“¿Qué hay en un nombre? Aquello que llamamos rosa con cualquier otro nombre olería tan dulce”.
Julieta
(William Shakespeare, Romeo y Julieta)
Los agentes de la Policía Federal irrumpieron el 1ro de agosto en la capilla del Perpetuo Socorro en Apatzingán, Michoacán, buscando a “la Tuta”, Servando Gómez Martínez, pero a quien encontraron fue a “la Troca”, Miguel Ángel Beraza Villa, inverosímilmente armado con un fusil y una granada en misa para facilitar su detención en flagrancia.
Días después presentaron a “la Troca” ante los medios y aprovecharon también para mostrarles a “la Cuchara”, Rafael Hernández Harrison, detenido en Lázaro Cárdenas por presuntamente cobrar extorsiones para “la Tuta”.
Nos hemos acostumbrado a que las autoridades nos presenten a los acusados de toda suerte de delitos no sólo con sus nombres sino con apodos. Hemos tenido así en los últimos meses a la “Perra”, “el Pozolero”, “el Inge”, “el Licenciado” y “el Doctor”, entre otros muchos. Un reciente documento de la Procuraduría General de la República sobre personas buscadas por distintas violaciones a la Ley incluía “al Chubano”, “el Beto” (adivinó usted, se llama Alberto), “el Miranda” (su apellido paterno es Miranda), “el Camarillo” (se apellida Camarillo), “el Gordo” (obvio), “el Tucán” (de aguileña nariz), “el Gorila” (peores he visto), “el Chilango” (de algún lado debía venir), “el Gonzo”, “el Vera”, “Chocotorro”, “la Barbie”, “el Garnica”, “el Teo”, “el Licho”, “el Amarillo”, “el Texas”, “el Monarca de Sinaloa”, “Saddam” y así indefinidamente.
Apenas ayer la Policía Federal presentó a un presunto delincuente llamado Dimas Díaz Ramos, alias el “Dimas”. De hecho, hasta la imaginación se está perdiendo. Si no hay apodo, simplemente se antepone un artículo al nombre propio y ya está.
El asunto se complica porque algunos presuntos malhechores comparten el mismo apodo: es el caso del “Azul”, Raúl Ortiz González, presunto integrante de la banda de “Los Rojos”, secuestradores y homicidas de Silvia Vargas Escalera, y de Juan José Esparragoza Moreno del Cártel del Pacífico.
Los apodos cumplen funciones importantes para la Policía. Permiten en primer lugar que los medios de comunicación identifiquen con rapidez al presunto responsable de un delito. ¿Quién se acuerda de Servando Gómez Martínez? Virtualmente nadie, excepto quizá los parientes y amigos. Pero con “la Tuta” se logra una identificación inmediata. Además los apodos ayudan a crear la impresión de que los detenidos son necesariamente culpables, aun antes de que sean juzgados. ¿Quién podría dudar de la culpabilidad de un sujeto conocido como “el Apá”?

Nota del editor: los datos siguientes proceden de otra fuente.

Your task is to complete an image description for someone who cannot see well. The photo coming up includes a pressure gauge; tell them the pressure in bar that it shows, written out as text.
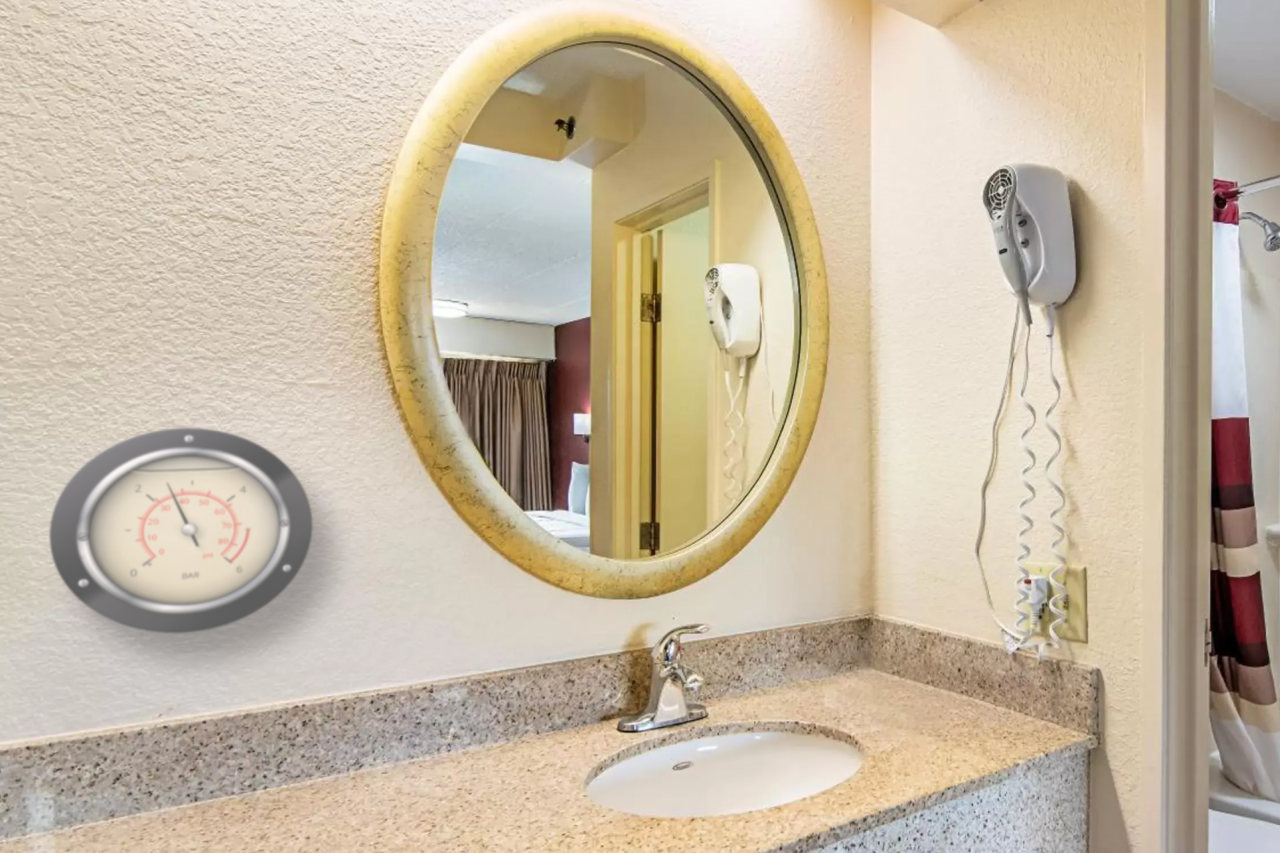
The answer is 2.5 bar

Pero ahí radica precisamente el problema. Hace algunos meses entrevisté a uno de los hijos de Sergio Humberto Ortiz Juárez, quien negó no sólo que su padre fuera cabeza de la banda de “La Flor” –nombre inventado por Alejandro Martí que los propios secuestradores desconocían— sino incluso que alguien lo conociera como “el Apá”: “Nosotros lo llamamos simplemente papá”, me dijo.

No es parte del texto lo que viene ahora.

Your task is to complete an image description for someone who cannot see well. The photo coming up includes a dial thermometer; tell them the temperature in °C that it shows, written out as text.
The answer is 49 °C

El caso de “el Azul II” o “el Magadán”, Jorge Alberto Campos, es significativo. Fue detenido por sus supuestos lazos con la banda de “Los Rojos”. Después de que se le aprehendió y se le exhibió en los medios, la PGR tuvo que dejarlo en libertad tras reconocer que se trataba de un simple albañil sin lazos con la banda de “Los Rojos”. Al parecer hasta los apodos le fueron inventados.
Yo entiendo el afán de las autoridades por colgar apodos a los detenidos y lograr que el público acepte más fácilmente su culpabilidad. Pero el procedimiento no es justo, especialmente cuando los apodos son inventados.
MÁS SPOTS
La abrumadora avalancha de spots en la campaña electoral de 2009 resultó contraproducente. En lugar de motivar la participación ciudadana generó saturación y abstencionismo. Esto, que muchos ya sospechábamos, lo sostienen con una base científica Mónica Aspe Bernal, Alberto Farca Amigo y Jimena Otero Zorrilla, en un estudio del cual la revista Nexos publica un avance este mes de agosto: “Más spots, menos votos”.